Mich berührt es, dass diese menschlichen Beziehungen, die unmittelbar dem Leben dienen, heute eher dort wachsen, wo das Geld schmerzlich fehlt. Die Initiative der Tafeln beispielsweise gibt Menschen, die aus den geldvermittelten Beziehungssystemen herausgefallen sind, was sie zum Leben brauchen. Nahrungsmittel, die für jene, denen sie gehören, keinen Geldwert mehr besitzen, werden hier vom Abfall wieder zum Lebensmittel. Was sich hier entwickelt, ist mehr als die Bekämpfung von Armut. Die Tafeln sind heute ökologisch gesehen sogar Vorreiter inmitten der Verschwendungsgesellschaft. Menschen, die sie nutzen, empfinden dies zwar oft als entwürdigend, weil sie keine Wahl haben und sich ihrer Autonomie beraubt fühlen. Und doch stiften die Tafeln Beziehungsräume, in denen von Menschen Geschaffenes anderen Menschen zugänglich wird. In der Abwesenheit des Geldes erblühen reale Werte, die dem Leben und seinem Zusammenhalt wieder dienen. Wenn wir das mehr würdigen, verliert auch ein Leben, in dem es an Geld mangelt, seine Würde nicht.
Auch in der »Solidarischen Landwirtschaft« entstehen neue Werte- und Beziehungsgemeinschaften.

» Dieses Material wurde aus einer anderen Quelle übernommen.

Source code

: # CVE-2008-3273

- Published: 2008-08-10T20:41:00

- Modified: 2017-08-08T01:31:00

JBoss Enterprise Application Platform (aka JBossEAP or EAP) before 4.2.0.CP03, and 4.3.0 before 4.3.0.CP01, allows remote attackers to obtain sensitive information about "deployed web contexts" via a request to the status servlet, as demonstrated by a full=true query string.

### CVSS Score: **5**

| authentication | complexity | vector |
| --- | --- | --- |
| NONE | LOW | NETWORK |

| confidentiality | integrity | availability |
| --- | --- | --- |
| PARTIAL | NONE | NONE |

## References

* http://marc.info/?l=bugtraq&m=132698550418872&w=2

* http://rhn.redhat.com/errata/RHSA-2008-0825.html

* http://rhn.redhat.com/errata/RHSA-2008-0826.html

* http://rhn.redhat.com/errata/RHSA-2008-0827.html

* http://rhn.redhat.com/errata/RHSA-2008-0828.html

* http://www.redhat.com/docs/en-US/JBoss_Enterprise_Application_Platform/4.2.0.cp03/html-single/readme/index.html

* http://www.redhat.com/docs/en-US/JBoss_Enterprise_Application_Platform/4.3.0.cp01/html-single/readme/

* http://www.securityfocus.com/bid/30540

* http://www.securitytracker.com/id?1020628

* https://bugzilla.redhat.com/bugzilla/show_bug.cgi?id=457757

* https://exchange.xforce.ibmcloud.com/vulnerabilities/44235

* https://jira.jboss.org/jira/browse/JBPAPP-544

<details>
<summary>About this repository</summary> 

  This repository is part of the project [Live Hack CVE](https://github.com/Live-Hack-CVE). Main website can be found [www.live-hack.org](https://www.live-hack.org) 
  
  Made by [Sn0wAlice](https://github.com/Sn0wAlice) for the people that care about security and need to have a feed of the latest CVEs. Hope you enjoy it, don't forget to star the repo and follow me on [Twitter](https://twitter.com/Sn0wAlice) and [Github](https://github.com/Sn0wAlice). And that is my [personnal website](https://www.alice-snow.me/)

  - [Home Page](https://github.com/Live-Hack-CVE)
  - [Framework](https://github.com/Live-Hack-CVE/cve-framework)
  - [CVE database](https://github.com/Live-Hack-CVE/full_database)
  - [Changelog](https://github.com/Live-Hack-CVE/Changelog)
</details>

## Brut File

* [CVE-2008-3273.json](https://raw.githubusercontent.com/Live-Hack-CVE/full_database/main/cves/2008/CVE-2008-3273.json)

Bauern, die vom »Markt« nur in der abstrakten Rolle der Produzenten wahrgenommen werden und immer seltener Preise erzielen, die ihnen ein auskömmliches Leben erlauben, treten hier in direkten Kontakt zu denen, die die Früchte ihrer Felder kaufen. Im Miteinander dieser wirklichen Begegnungen machen Menschen sich wieder bewusst, was sie zum Leben tatsächlich brauchen und wem sie es verdanken. In Kontexten wie diesen rückt das Leben als das Wesentliche wieder in den Vordergrund und es entstehen echte Beziehungen, die es tragen.
Lichtblicke wie diese finde ich ermutigend, weil sie dazu anregen, die Bedeutung, die Geld für unser Leben hat, gemeinsam zu verändern. Echte Beziehungen sind ein wichtiges Moment dabei. In ihnen kommt uns eine Lebendigkeit entgegen, die Geld an sich niemals haben wird. Und sie ist es, die unser menschliches Potenzial immer wieder aufs Neue weckt. Wir können uns bewusst werden, wo das, was wir denken und tun, eher vom Geld getrieben wird. Und wir können unseren tieferen Wünschen und Hoffnungen mehr Aufmerksamkeit schenken. Wie wollen wir leben und wie können wir einander dabei unterstützen? Wenn ich mich das frage, verliert das Geld etwas von seiner Macht und ich beschäftige mich wieder mehr mit dem, um das es vor allem geht – dem Leben.